Tratamento com cannabis medicinal enfrenta preconceito e desinformação sob recortes racial e social, diz médica baiana

A importação de produtos à base da planta cannabis (popularmente conhecida como maconha) teve significativo aumento no Brasil em 2023.

Dados da Agência Nacional de Vigilância Sanitária (Anvisa), em julho, apontava para uma subida de 93% em relação aos 12 meses anteriores. No Brasil, o uso recreativo da planta é ilegal.

O crescimento da importação ocorre em meio a uma tendência global de redescoberta de princípios ativos para tratamento de diversas doenças. No entanto, a desmistificação os usos da erva às propriedades terapêuticas enfrentam barreiras para além do preconceito. Para a médica baiana Mariane Ventura, de 29 anos, há um recorte social e racial na questão.

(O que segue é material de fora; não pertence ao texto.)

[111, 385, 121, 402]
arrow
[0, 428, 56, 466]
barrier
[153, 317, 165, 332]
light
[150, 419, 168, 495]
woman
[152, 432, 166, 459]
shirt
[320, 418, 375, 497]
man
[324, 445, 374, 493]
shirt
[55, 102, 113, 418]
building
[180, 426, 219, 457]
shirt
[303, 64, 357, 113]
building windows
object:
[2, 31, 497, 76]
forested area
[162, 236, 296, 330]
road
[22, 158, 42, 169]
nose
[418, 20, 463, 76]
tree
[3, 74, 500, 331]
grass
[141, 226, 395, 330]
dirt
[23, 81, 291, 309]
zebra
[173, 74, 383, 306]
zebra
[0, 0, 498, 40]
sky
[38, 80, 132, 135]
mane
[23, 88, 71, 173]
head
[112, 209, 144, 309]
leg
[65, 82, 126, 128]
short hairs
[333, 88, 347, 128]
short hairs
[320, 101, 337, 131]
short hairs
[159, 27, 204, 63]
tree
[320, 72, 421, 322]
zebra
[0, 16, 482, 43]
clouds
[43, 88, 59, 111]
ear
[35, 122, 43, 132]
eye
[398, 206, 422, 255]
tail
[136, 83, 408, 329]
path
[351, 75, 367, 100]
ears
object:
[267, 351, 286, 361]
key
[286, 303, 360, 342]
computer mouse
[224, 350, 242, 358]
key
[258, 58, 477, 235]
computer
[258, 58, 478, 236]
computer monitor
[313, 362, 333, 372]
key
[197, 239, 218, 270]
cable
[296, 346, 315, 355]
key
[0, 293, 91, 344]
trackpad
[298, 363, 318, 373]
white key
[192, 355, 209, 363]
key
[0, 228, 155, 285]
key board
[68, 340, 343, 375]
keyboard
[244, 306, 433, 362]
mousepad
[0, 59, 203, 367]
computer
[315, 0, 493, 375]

"A maconha é mal vista na periferia. Então você tem que quebrar esse paradigma, no caso de uma pessoa, que vem de comunidade, de que aquilo é uma planta. Uma pessoa que mora numa comunidade vulnerável, ela convive com toda situação da guerra às drogas, então ela vê, e associa aquela planta àquilo. Você precisa desmistificar pra essas pessoas", conta a médica.

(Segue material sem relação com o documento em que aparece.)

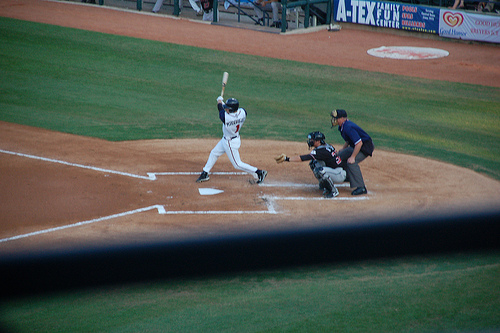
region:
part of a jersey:
[235, 129, 248, 156]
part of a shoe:
[334, 204, 348, 244]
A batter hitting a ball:
[193, 57, 270, 178]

De acordo com Mariane, que é médica da família, quando a barreira do conhecimento é rompida por pacientes ou responsáveis, a importância de um médico disposto a trabalhar sem preconceitos é fundamental.

"Tem muitas pessoas de baixa renda que também procuram tratamento, mas aí vão em um médico específico e escutam coisas super preconceituosas. Falam que nunca viram alguém inteligente usar. Que as pessoas que usavam Cannabis era burras porque a Cannabis destrói os neurônios", conta.

"Acho que também tem um recorte racial. De preconceito mesmo, e desinformação", acredita.

Para Mariane, a falta de uma indústria nacional é outro vilão para o tratamento. Na visão dela, isso ocorre por um temor político-social em se discutir o tema e democratizar o tratamento.

"É um tratamento restrito porque esbarra em questões políticas. O que temos que entender que a mesma planta, que é tratada de uma forma na política de drogas, tem algumas políticas voltadas para o uso medicinal. Só que as políticas voltadas para questão da droga tem um impacto, também, no uso medicinal. Por exemplo, temos dificuldade na produção nacional, que seria uma das formas de democratizar", conta.

"Se a pessoa quer, por exemplo, que o SUS cubra, atualmente, primeiro você tem que achar um profissional que prescreva, e nem todos prescrevem. E segundo que você pode sim tentar por via judicial pelo SUS, você pode judicializar. É um processo um pouco demorado", admite.

Nas redes sociais, Mariane também dá dicas e informações sobre como o uso da Cannabis pode ser benéfico para públicos diversos.

Desde 2015 a Anvisa permite a importação de produtos com princípios ativos extraídos da planta. E a partir de 2019, a agência reguladora passou a permitir a venda de produtos com substâncias da cannabis em farmácias.

No entanto, é proibida a importação de a cannabis in natura, e a qualquer parte da planta, ou foco onde ficam as chamadas "flores", que concentram os princípios ativos medicinais e psicoativos da cannabis.